# Calvert scanner



## frequentflier

Hi all. I was out of town for a few days and came home to the scanner not working. Sorry for any inconvenience. 
When I got it booted back up, I am unable to block out utilities, jail, waste management and transportation.


----------



## frequentflier

I figured out how to delete the utilities, etc.


----------



## FireBrand

...


----------



## frequentflier

FireBrand said:


> ...



Crap...guess I locked everything out for you. I can hear it just fine on my end. I will try to figure out how to fix it.


----------



## frequentflier

frequentflier said:


> Crap...guess I locked everything out for you. I can hear it just fine on my end. I will try to figure out how to fix it.



Fixed!


----------



## FireBrand

t-storms and lions and bears, oh my !


----------



## frequentflier

FireBrand said:


> t-storms and lions and bears, oh my !



My apologies..I rebooted once after storms started ...it should be working again now.


----------



## FireBrand

just heard a cop car rushing by and ........... oops


----------



## frequentflier

FireBrand said:


> just heard a cop car rushing by and ........... oops



An idiot hit and knocked down an electric pole and took down a fence with horses enclosed and took off on our road in Lusby...friends are glad their horses didn't get hit, hurt or loose. SMECO service was interrupted for about 6 hours but they did get a new pole up. 
Scanner is up and running again. Sorry for the inconvenience.


----------



## FireBrand

Did a horse hit an electric pole


----------



## frequentflier

FireBrand said:


> Did a horse hit an electric pole



Sorry, dgates80 is trying to figure out what the problem is...and it may be a dying lap top.


----------



## FireBrand

frequentflier said:


> Sorry, dgates80 is trying to figure out what the problem is...and it may be a dying lap top.


...


----------



## frequentflier

So sorry, we were out cutting up a tree in the road and both the internet and electric has been on and off all day.
Currently running on a cell connection and generator.


----------



## frequentflier

Scanner back online after a brief period where the internet was hosed up today. Sorry for any inconvenience.


----------



## Sluggo

Hosed again?


----------



## FireBrand




----------



## FireBrand

Fire truck just went onto the island and  no scanner


----------



## frequentflier

Sorry. Fixed.


----------



## Salmon

Is there a direct link? None of ones in other thread seem to work.


----------



## David

frequentflier said:


> An idiot hit and knocked down an electric pole.

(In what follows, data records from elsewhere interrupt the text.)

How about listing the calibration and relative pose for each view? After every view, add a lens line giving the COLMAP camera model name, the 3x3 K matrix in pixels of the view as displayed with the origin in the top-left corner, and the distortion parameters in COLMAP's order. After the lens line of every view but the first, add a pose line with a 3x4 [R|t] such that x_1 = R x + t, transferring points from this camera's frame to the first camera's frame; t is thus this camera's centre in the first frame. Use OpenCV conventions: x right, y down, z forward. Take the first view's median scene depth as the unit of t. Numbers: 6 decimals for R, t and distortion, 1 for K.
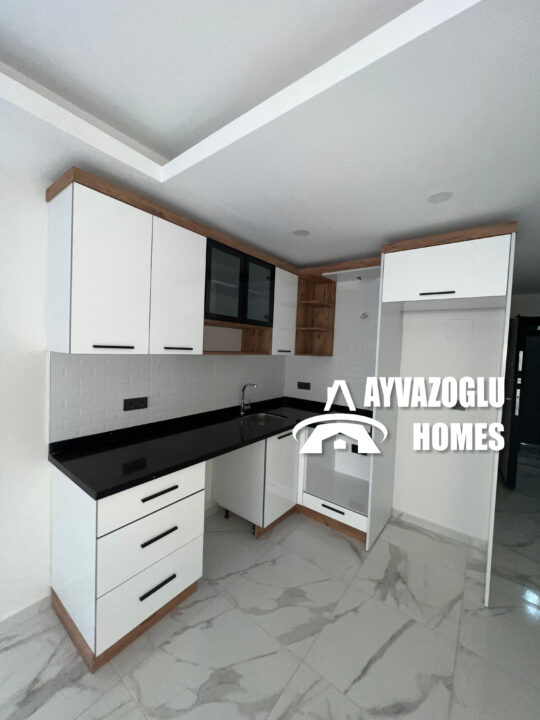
lens RADIAL K [[283.6, 0, 275.0], [0, 283.6, 359.6], [0, 0, 1]] dist [-0.003760, -0.000212]
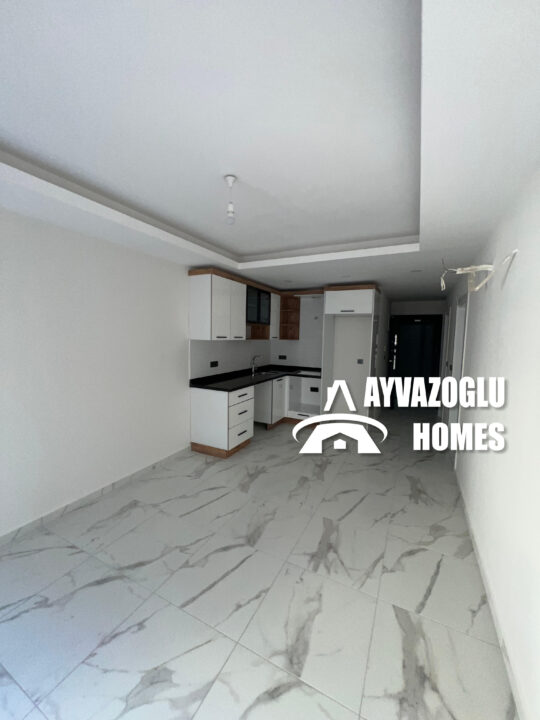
lens RADIAL K [[283.6, 0, 275.0], [0, 283.6, 359.6], [0, 0, 1]] dist [-0.003760, -0.000212]
pose [[0.982177, -0.034926, 0.184685, -0.387509], [0.025815, 0.998339, 0.051512, 0.023305], [-0.186177, -0.045826, 0.981447, -1.012982]]
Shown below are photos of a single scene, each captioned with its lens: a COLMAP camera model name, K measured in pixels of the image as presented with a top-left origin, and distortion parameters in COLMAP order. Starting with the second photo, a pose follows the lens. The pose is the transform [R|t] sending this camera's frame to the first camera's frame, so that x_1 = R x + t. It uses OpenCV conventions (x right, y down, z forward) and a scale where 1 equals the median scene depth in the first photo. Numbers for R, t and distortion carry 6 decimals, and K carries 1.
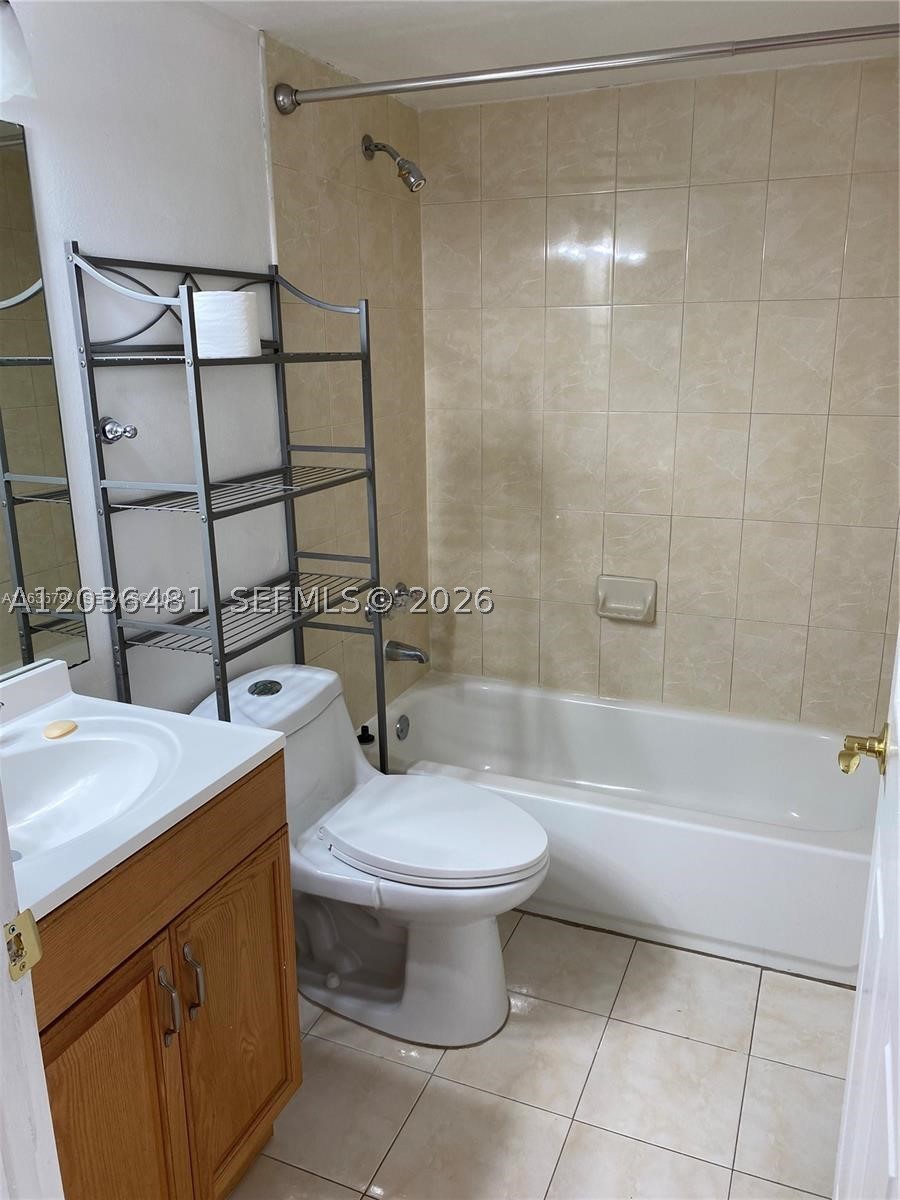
lens RADIAL K [[914.5, 0, 472.6], [0, 914.5, 608.9], [0, 0, 1]] dist [0.028901, -0.030523]
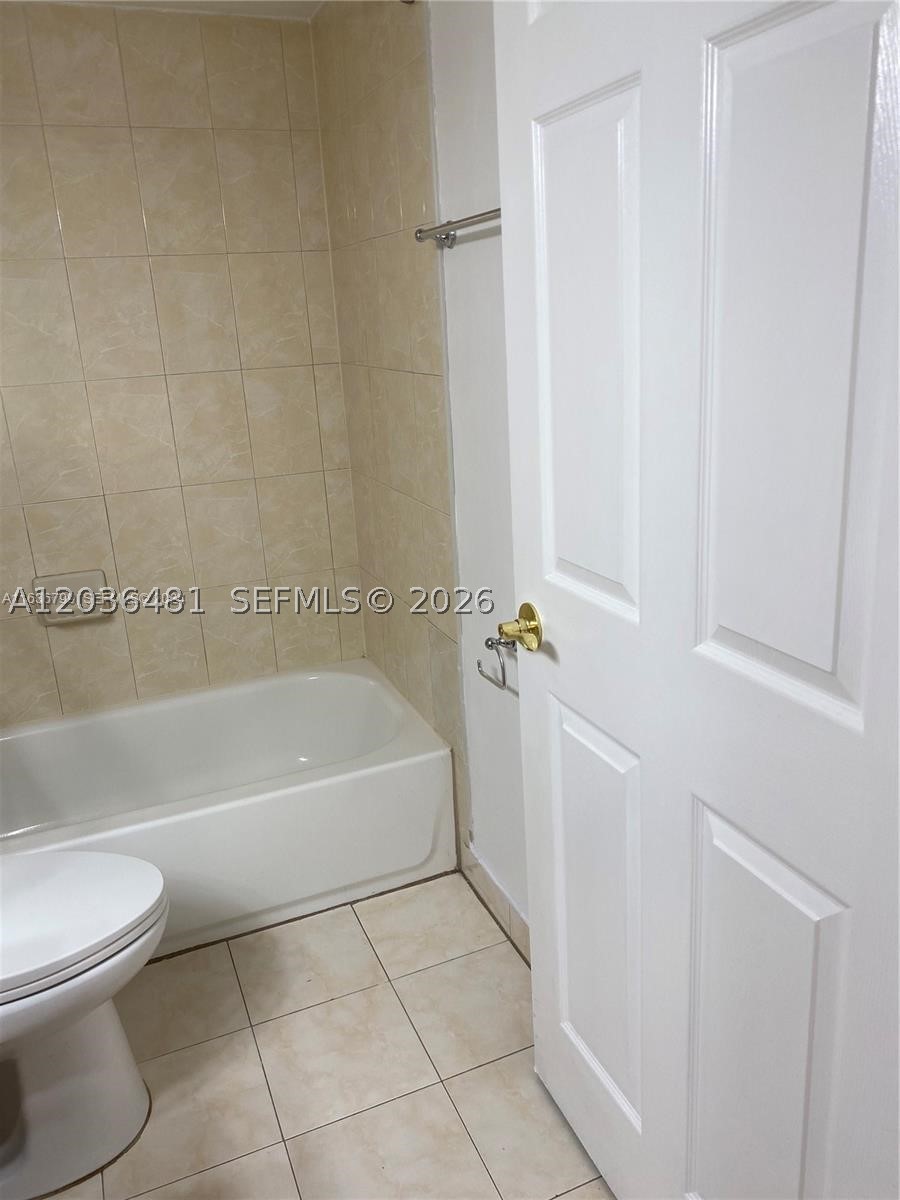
lens RADIAL K [[914.5, 0, 452.3], [0, 914.5, 597.0], [0, 0, 1]] dist [0.028901, -0.030523]
pose [[0.710116, -0.240158, 0.661861, -0.191757], [0.240840, 0.966177, 0.092180, -0.006800], [-0.661613, 0.093944, 0.743937, 0.125354]]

It's AMAZING how many people hit power poles around here. Every time the power flickers for a few seconds, I automatically assume that another car hit a power pole. A few summers ago, I heard a large explosion while working outside. Drove out to Route 5 and sure enough, a lone minivan just drove off the road and smacked a power pole and blew up the transformer...middle of a sunny day. Coming home late one Friday night down RT 235 with a friend and came into an area around Mechanicsville where it was blacked out. I told her I bet that some knucklehead hit a power pole. Not more than a few more seconds later and there was a car head on into a power pole on a side road.


----------



## David

Salmon said:


> Is there a direct link? None of ones in other thread seem to work.



If you mean a link to the scanner page: https://somd.com/scanner/


----------